**DIRECTIONS FOR THIS TASK**
How many lines of these entries include the string "pixels"? State the number alone.

::: MATERIAL FOR THIS TASK :::

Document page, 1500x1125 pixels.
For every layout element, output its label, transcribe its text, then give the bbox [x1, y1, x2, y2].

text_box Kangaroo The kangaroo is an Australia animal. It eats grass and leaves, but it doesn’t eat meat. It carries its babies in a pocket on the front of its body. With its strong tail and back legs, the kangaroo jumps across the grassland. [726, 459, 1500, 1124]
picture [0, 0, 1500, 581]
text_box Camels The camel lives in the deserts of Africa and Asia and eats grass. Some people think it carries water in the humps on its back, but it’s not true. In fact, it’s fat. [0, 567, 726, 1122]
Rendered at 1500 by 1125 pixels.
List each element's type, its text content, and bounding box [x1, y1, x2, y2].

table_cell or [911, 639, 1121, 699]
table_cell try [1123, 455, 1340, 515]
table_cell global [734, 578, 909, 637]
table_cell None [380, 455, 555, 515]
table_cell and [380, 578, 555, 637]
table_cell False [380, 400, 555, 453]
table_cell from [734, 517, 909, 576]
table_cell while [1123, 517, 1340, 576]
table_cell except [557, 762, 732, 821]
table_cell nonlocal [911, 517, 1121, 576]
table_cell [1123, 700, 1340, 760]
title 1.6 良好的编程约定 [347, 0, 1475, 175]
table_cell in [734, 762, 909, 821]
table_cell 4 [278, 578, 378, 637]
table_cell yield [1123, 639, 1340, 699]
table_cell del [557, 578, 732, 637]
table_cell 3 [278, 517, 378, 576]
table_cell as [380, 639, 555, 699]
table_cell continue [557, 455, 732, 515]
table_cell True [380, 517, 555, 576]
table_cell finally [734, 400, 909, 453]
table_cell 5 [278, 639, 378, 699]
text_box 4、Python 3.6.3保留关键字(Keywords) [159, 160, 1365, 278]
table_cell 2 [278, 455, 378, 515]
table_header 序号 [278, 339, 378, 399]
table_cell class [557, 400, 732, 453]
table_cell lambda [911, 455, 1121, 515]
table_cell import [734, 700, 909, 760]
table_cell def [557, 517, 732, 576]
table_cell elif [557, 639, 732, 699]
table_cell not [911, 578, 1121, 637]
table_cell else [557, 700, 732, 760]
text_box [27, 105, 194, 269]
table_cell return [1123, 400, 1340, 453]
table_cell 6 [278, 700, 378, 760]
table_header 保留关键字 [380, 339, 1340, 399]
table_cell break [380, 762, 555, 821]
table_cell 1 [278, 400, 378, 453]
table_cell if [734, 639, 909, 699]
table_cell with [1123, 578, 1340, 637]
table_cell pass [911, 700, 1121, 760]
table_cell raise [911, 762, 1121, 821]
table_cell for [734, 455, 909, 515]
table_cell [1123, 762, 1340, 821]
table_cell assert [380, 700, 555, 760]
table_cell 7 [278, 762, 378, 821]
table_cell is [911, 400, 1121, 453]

:::

**EXERCISE SOLUTION**
2